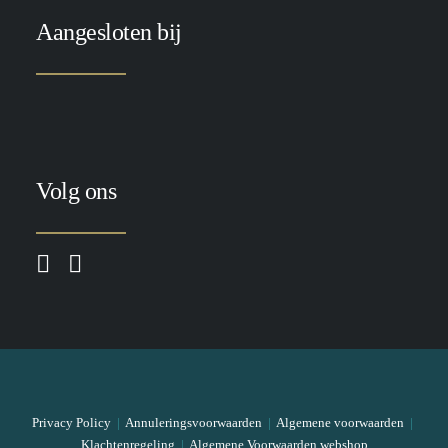
Aangesloten bij
Volg ons
Privacy Policy
|
Annuleringsvoorwaarden
|
Algemene voorwaarden
|
Klachtenregeling
|
Algemene Voorwaarden webshop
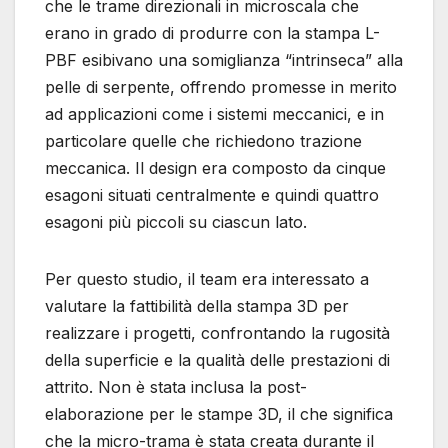
che le trame direzionali in microscala che
erano in grado di produrre con la stampa L-
PBF esibivano una somiglianza “intrinseca” alla
pelle di serpente, offrendo promesse in merito
ad applicazioni come i sistemi meccanici, e in
particolare quelle che richiedono trazione
meccanica. Il design era composto da cinque
esagoni situati centralmente e quindi quattro
esagoni più piccoli su ciascun lato.
Per questo studio, il team era interessato a
valutare la fattibilità della stampa 3D per
realizzare i progetti, confrontando la rugosità
della superficie e la qualità delle prestazioni di
attrito. Non è stata inclusa la post-
elaborazione per le stampe 3D, il che significa
che la micro-trama è stata creata durante il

* * *

WORK INSTRUCTION | Output must match the lines from the start of the records above through the line that contains "erano in grado", exactly and with every picture removed.

TASK RESPONSE |
Aangesloten bij
Volg ons
Privacy Policy
|
Annuleringsvoorwaarden
|
Algemene voorwaarden
|
Klachtenregeling
|
Algemene Voorwaarden webshop
che le trame direzionali in microscala che
erano in grado di produrre con la stampa L-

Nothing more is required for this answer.